Kansas state legislators from both parties have asked Governor Sam Brownback to delay implementation of KanCare, the state’s new Medicaid managed care program. Scheduled to roll out January 1, 2013, KanCare will require low-income children, the elderly and individuals with disabilities to receive their services from a privately owned managed care company.
The state must come to terms with three managed care providers before then. According to the Kansas Health Institute, the five bidders all were for-profit, publicly traded companies. Two of the bidders were recently awarded contracts with the Missouri Medicaid agency.
Proponents of the delay cite snafus in Kentucky’s managed care expansion, which launched November 1, 2011 after a one-month delay. The three private insurers, who are among the five that bid on the Kansas managed care expansion, drew fire from providers and legislators for their alleged poor administration. One director of a child welfare agency said that the managed care company handling her claims sent someone over to help her file them; later, when she inquired why the claims still had not been paid, the company representative told her the claims had not been received.
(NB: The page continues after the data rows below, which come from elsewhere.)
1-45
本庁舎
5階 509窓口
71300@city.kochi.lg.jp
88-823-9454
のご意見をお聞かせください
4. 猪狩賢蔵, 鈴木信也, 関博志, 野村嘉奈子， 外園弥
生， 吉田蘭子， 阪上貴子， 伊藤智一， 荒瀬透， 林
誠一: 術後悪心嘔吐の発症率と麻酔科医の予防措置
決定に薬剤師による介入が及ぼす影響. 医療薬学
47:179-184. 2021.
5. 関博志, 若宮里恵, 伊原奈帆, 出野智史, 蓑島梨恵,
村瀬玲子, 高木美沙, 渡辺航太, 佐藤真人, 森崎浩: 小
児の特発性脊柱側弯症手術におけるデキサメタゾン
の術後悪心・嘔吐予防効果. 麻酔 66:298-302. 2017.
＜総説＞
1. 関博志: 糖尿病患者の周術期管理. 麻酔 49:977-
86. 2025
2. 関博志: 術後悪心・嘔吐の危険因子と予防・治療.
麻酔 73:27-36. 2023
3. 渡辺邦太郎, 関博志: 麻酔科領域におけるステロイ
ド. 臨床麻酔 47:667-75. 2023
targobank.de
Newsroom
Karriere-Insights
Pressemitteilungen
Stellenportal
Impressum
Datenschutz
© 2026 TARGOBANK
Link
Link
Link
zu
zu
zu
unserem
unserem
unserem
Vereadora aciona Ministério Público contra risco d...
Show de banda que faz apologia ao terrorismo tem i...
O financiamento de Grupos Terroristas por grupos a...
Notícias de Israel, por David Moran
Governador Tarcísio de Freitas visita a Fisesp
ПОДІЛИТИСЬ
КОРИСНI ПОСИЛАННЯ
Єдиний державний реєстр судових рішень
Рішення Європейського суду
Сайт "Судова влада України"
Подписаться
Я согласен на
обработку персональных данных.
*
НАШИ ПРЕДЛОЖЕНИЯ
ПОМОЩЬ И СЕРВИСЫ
After an investigation, on March 1, 2012, Kentucky’s Auditor General recommended that the state remove behavioral health services from the managed care system, citing apparent “systemic problems”. The three companies allegedly refused to approve or delayed approval of psychiatric medications that had stabilized seriously ill patients, both children and adults, even when the patients had done well on the drugs for years. A provider also reported a 30 percent jump in the number of inpatient psychiatric admissions for teenagers. There was no influx of new patients. Rather, the MCOs refused to authorize the number of days that the provider requested in order to stabilize patients, and these patients returned.
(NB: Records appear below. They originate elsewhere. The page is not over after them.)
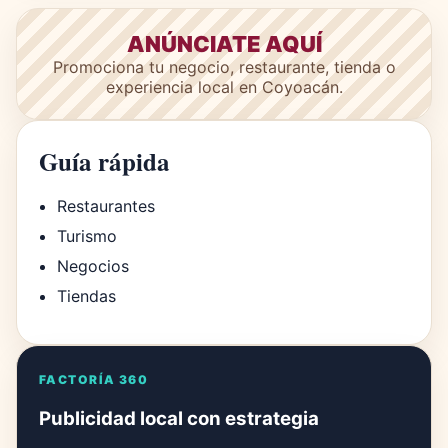
ANÚNCIATE AQUÍ
Promociona tu negocio, restaurante, tienda o
experiencia local en Coyoacán.
Guía rápida
Restaurantes
Turismo
Negocios
Tiendas
FACTORÍA 360
Publicidad local con estrategia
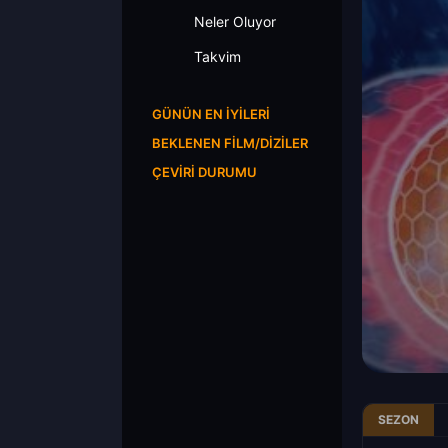
Neler Oluyor
Takvim
GÜNÜN EN İYILERI
BEKLENEN FILM/DIZILER
ÇEVIRI DURUMU
SEZON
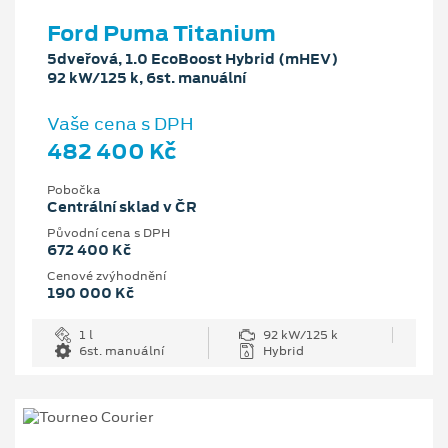
Ford Puma Titanium
5dveřová, 1.0 EcoBoost Hybrid (mHEV)
92 kW/125 k, 6st. manuální
Vaše cena s DPH
482 400 Kč
Pobočka
Centrální sklad v ČR
Původní cena s DPH
672 400 Kč
Cenové zvýhodnění
190 000 Kč
1 l
92 kW/125 k
6st. manuální
Hybrid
Requiring individuals with disabilities to receive their services through a managed care organization has been controversial. The law protects this group from mandatory managed care because of their vulnerability. However, CMS has granted waivers to allow states to test the policy.
The waivers have drawn criticism, not just in Kentucky, but in Illinois, where patients and families contended that long-standing, successful relationships with professionals were disrupted and patients required to travel farther to obtain services from network providers.
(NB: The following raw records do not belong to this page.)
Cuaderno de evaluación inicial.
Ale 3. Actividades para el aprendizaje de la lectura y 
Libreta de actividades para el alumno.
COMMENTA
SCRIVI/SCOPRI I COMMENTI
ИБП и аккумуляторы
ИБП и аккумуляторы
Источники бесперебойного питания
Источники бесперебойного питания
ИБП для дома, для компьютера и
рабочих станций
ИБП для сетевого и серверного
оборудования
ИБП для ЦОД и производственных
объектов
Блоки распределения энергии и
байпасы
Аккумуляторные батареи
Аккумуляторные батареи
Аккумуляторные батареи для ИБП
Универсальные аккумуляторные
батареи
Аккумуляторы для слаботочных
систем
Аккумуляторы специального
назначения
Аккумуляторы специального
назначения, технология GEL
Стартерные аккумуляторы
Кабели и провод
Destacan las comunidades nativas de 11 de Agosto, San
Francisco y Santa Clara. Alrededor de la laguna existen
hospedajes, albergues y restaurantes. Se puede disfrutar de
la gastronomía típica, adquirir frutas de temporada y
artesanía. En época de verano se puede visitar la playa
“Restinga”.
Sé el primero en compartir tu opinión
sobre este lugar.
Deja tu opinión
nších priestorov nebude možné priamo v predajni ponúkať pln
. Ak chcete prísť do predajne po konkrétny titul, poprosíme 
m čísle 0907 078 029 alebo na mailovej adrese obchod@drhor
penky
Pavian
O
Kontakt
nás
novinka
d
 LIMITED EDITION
An essential component of Florida’s Medicaid reform pilot, launched in 2006, was mandatory managed care. A report prepared for a legislative committee found that the pilot impeded beneficiaries’ access to care. In particular, access to primary care services dropped and, despite improvement, never returned to pre-reform levels.
Several plans left the pilot in 2008-2009. In the three quarters before their contracts ended, however, their members’ use of primary care services dropped precipitously. Around the same time, five executives of one MCO were indicted for fraud related to their Medicaid managed care contracts.
States adopt mandatory managed care to save money. But the evidence shows that there are limits on how much a state can save. Perhaps the most important determinant of the savings (if any) a state will see is the relationship its fee-for-service payments bore to other payers. If a state’s rates were generous, it may save money. But if the payments were low already, there is not much room for additional savings, according to a working paper published by the National Bureau of Economic Research. When mandatory managed care is introduced along with an enrollment expansion, expenditures are not likely to fall. And when an additional layer of management is expected to generate a profit, where will cuts come from?As one of the Kentucky providers noted, there will be less money going to pay for services.